Luis Fernández-Galiano 
01/11/2022


Interior life needs the outdoors. During the recent viral pandemic, lockdowns reminded us that we need contact with others and with nature. From this intimate withdrawal, which is both shelter and cell, we must open up to others and to the world. Perhaps because of this, the outer interior is not oxymoronic but in fact complementary. The connection with others, even in the absence of physical presence, can be maintained through technological means, but the relationship with the environment demands at least the contact that both air and views provide. Appropriating nature through the skin and through the eye is easy in houses, be they in urban centers, in the peripheries of cities, or in rural contexts, as we have chosen to arrange those published on the following pages; this openness is however more difficult in apartments, often without contact with the ground, so the connection with nature is entrusted to windows, balconies and terraces.

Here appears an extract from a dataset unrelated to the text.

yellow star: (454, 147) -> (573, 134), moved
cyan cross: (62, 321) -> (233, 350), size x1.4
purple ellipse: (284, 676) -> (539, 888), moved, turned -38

In contrast with the evidently more direct link with the physical environment of the detached house, collective housing permits a more spontaneous relationship with the social environment: if the house plans, regulates and organizes potential visits, enclosing its occupants in the protected shell of the closest family ties, the apartment opens up to impromptu encounters with neighbors, developing a more diverse form of sociability, which can even be communal. And there is no need to insist on the economic and ecological advantage of the dense, compact, and complex city, hardly compatible with the aspirational dream of the single-family home, but no less capable of offering a full life, in contact with others and with nature, which is present as much in large metropolitan parks as in neighborhood gardens, and even in the trees that alleviate and enliven that most hated urban element of dogmatic modernity, the street corridor.

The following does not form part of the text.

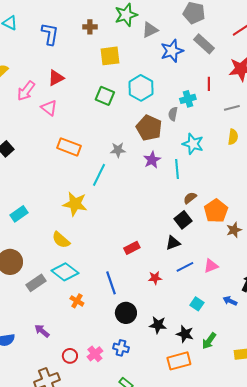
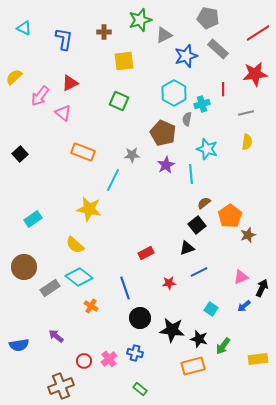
cyan hexagon: (141, 88) -> (174, 93), moved
pink triangle: (211, 266) -> (241, 277), moved
blue arrow: (230, 301) -> (244, 306), turned -64
black star: (158, 325) -> (172, 330), size x1.4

The house, for its part, flaunts the appeal of being embedded in the natural environment, the limits of which are sometimes marked with a clear line, but more often blurred, letting plants invade interiors and integrating the building in the surrounding landscape. Mirroring nature, and always bringing it visually into interior spaces, houses stretch that dialogue with an emphasis on their perimeters, which mark the territory delimiting their protection while spelling the alphabet of intermediate spaces, the courtyards and loggias whose simultaneous indoor/outdoor condition softens the transition and facilitates its use in the many climates that allow it. While it is true that we need retreats in which to take shelter from the bustle of the world, it is also true that we need to open up to the enrichment that comes from the contact with others and from the pleasures offered by nature, as is perhaps well illustrated by this haphazard collection of outer interiors.